--- ФРАГМЕНТ ТЕКСТА ---
——————————

Рассматривая этот интертекстуальный и интерперсональный узел, я попробую реконструировать самопозиционирование Мандельштама по отношению к Блоку в один конкретный день в конце осени 1920 г., а именно 24 ноября, когда он сделал в тексте поправки, которые привели к завершению стихотворения «В Петербурге мы сойдемся снова…» в том виде, в каком оно было опубликовано в «Tristia». Документ, иллюстрирующий этот момент, — подписанная и датированная рукопись, хранящаяся в собрании Ивича[503]. На том листке Мандельштам выписал чистовую копию самого раннего дошедшего до нас варианта этого стихотворения. Затем он внес ряд значительных и гармонизирующих друг с другом исправлений, четко определив (а по сути — сформировав заново) свое отношение к Блоку в этом стихотворении.

——————————

--- ЛИСТИНГ ДАННЫХ ---
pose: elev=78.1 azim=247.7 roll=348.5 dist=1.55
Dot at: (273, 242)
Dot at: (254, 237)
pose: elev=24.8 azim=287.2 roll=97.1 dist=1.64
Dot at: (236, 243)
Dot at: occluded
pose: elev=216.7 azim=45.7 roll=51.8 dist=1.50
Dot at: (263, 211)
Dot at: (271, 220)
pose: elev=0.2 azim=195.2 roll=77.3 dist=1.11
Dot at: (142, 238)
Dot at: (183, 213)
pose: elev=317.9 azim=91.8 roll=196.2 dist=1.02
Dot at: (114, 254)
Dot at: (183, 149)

——————————

--- ИНСТРУКЦИИ К ЗАДАНИЯМ ---
1. Ответьте по фрагменту о Мандельштаме и Блоке:
(а) В какой день Мандельштам внес правку, завершившую стихотворение?
(б) В каком собрании хранится рукопись?
(в) В каком издании стихотворение было опубликовано в окончательном виде?
2. Продолжите фрагмент о рукописи стихотворения Мандельштама «В Петербурге мы сойдемся снова…» вслед за его последним предложением.

--- НАБОР ОТВЕТОВ ---
1.
(а) 24 ноября 1920 г.
(б) В собрании Ивича.
(в) В «Tristia».

2.
Предлагаемое здесь прочтение, конечно, ничуть не претендует на исключительность. Это могло бы быть лишь искажением мандельштамовской поэтики, в которой, как писал поэт в «Разговоре о Данте» (1933), «смысловые волны-сигналы исчезают, исполнив свою работу: чем они сильнее, тем уступчивее, тем менее склонны задерживаться» (II, 364). И все же емкий и центральный семантический и функциональный слой стихотворения еще только предстоит обнаружить, и раскрытие этого слоя имеет ключевое значение для того, чтобы адекватно понять отношение Мандельштама к Блоку в ту фантастически продуктивную для него осень 1920 г.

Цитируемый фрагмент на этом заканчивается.